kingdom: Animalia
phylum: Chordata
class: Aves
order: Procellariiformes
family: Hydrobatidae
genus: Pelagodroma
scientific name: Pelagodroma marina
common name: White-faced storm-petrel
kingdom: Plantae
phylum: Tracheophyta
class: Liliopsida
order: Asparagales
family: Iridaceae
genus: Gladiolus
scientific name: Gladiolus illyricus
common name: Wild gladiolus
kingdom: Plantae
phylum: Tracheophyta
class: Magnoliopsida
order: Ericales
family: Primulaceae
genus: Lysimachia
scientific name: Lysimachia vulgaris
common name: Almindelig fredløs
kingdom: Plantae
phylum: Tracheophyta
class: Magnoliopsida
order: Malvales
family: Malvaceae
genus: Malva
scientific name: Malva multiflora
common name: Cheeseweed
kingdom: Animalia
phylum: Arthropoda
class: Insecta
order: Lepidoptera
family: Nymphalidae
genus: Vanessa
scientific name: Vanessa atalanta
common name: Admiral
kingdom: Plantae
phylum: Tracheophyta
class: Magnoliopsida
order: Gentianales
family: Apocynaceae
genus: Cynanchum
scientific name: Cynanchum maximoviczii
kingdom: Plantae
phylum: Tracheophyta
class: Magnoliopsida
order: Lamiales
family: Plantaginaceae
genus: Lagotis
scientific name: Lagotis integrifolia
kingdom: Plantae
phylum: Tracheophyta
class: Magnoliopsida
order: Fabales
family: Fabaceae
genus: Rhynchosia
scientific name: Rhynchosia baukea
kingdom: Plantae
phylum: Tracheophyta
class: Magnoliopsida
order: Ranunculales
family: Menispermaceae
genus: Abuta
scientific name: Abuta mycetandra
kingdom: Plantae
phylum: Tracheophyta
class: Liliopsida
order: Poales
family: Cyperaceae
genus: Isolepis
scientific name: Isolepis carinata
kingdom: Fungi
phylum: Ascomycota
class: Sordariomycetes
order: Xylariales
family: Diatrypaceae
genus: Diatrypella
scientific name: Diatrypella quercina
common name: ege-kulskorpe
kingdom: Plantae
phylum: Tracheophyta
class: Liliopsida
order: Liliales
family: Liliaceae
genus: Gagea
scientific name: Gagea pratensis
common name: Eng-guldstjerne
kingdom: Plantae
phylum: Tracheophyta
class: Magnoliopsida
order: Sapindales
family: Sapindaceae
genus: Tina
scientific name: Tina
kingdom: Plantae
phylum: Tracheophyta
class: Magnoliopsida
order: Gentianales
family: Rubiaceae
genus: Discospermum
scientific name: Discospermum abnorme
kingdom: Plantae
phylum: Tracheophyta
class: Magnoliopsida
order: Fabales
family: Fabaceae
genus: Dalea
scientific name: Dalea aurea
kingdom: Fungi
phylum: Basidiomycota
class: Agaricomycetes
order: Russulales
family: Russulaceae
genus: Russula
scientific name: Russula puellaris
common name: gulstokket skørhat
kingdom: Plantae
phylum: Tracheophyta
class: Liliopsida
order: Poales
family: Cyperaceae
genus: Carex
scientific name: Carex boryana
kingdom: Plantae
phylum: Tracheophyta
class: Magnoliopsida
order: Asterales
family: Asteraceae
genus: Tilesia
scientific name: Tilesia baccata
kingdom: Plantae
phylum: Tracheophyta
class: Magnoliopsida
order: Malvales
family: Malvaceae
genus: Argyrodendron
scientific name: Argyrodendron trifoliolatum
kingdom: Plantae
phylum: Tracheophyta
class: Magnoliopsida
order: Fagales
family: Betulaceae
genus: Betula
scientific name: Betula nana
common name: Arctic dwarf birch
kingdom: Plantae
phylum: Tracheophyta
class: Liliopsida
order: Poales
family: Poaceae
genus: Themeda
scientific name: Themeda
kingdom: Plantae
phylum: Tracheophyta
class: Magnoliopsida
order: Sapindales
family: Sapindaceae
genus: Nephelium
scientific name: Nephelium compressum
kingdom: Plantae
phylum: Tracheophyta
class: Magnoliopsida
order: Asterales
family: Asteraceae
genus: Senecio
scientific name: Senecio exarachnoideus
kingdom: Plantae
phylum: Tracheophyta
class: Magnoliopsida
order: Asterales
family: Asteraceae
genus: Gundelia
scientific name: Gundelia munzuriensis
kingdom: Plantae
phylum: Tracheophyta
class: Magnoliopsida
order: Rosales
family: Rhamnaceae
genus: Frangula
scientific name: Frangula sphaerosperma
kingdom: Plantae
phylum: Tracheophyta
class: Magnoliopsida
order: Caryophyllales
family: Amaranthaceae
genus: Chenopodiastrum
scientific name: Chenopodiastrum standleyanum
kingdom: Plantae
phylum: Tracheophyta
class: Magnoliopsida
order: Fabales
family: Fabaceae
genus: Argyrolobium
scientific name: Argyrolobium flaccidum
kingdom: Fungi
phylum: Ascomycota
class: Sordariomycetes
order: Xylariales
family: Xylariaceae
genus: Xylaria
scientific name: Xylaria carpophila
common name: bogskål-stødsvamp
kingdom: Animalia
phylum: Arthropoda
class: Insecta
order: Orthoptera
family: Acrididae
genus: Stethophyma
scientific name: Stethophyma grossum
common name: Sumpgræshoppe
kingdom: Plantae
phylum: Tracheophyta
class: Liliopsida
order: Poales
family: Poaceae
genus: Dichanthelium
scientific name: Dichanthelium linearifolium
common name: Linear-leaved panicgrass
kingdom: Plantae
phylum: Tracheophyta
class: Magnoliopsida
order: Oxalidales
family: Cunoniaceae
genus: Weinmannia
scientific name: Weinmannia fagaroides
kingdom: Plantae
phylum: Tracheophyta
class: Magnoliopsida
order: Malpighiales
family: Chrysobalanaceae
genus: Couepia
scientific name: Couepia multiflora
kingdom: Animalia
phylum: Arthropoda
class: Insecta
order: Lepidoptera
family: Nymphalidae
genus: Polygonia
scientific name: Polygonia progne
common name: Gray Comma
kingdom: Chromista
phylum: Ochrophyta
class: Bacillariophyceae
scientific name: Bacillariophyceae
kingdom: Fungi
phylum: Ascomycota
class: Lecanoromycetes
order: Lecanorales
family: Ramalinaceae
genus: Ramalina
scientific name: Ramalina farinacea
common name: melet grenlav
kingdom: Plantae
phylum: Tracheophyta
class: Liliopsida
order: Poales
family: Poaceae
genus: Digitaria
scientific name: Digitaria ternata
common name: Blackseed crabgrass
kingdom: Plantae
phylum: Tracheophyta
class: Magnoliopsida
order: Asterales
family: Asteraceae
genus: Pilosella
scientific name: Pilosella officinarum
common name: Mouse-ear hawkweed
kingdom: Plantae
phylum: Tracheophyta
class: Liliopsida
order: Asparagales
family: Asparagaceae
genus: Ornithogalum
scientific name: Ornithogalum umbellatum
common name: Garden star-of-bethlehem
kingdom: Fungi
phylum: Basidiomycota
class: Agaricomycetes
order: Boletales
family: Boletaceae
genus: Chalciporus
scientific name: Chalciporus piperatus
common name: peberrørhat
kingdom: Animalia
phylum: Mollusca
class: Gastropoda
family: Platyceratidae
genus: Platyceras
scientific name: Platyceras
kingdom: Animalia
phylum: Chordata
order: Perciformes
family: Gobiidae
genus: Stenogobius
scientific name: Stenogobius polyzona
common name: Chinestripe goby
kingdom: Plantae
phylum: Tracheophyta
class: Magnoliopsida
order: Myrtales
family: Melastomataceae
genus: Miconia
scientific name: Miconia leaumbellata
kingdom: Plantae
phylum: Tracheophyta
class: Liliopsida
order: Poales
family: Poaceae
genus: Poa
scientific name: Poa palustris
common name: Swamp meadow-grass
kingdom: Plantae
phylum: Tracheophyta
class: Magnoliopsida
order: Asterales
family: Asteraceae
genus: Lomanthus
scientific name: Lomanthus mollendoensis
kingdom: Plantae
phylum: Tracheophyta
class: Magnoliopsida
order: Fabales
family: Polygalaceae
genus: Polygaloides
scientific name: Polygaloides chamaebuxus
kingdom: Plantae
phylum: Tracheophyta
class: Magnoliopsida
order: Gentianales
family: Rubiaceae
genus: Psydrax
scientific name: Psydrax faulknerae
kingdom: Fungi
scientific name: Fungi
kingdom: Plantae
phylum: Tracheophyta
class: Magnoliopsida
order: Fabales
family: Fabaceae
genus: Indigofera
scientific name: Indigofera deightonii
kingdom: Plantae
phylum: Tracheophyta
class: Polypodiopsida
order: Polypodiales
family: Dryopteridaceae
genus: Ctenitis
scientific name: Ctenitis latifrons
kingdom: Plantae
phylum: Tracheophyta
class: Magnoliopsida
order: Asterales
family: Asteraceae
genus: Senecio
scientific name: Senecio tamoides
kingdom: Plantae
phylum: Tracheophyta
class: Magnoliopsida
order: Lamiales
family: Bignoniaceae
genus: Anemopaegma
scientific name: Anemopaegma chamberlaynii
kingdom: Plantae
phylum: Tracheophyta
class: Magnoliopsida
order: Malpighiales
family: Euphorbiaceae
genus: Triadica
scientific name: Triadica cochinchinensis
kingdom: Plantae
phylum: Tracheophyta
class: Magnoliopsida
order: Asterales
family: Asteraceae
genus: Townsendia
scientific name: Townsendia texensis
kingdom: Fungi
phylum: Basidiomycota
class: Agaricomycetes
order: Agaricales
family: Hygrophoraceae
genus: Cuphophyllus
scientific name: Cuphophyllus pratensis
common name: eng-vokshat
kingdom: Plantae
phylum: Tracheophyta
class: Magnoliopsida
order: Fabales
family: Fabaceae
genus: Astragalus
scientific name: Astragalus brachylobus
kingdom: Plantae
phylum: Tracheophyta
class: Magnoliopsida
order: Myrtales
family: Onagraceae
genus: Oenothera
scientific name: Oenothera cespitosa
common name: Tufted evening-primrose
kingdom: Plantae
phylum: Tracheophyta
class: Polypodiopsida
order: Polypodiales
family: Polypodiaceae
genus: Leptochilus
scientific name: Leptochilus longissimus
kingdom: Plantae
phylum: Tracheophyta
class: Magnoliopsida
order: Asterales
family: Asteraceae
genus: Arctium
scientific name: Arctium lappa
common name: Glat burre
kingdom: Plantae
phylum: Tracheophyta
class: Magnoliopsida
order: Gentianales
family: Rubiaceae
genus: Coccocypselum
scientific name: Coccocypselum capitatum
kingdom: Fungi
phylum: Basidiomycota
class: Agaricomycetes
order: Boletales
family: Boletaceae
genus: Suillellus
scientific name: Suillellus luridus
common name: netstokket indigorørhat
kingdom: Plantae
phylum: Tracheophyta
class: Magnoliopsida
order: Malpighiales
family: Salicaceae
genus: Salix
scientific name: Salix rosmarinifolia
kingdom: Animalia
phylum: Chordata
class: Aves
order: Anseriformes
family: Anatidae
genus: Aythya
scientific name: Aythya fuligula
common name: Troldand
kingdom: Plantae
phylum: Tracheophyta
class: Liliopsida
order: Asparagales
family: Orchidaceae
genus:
++++++++
Task statement>
Copy the lines from the one with "scientific name: Polygonia progne" to the one with "family: Ramalinaceae", both included, without changing anything.

Solution>
scientific name: Polygonia progne
common name: Gray Comma
kingdom: Chromista
phylum: Ochrophyta
class: Bacillariophyceae
scientific name: Bacillariophyceae
kingdom: Fungi
phylum: Ascomycota
class: Lecanoromycetes
order: Lecanorales
family: Ramalinaceae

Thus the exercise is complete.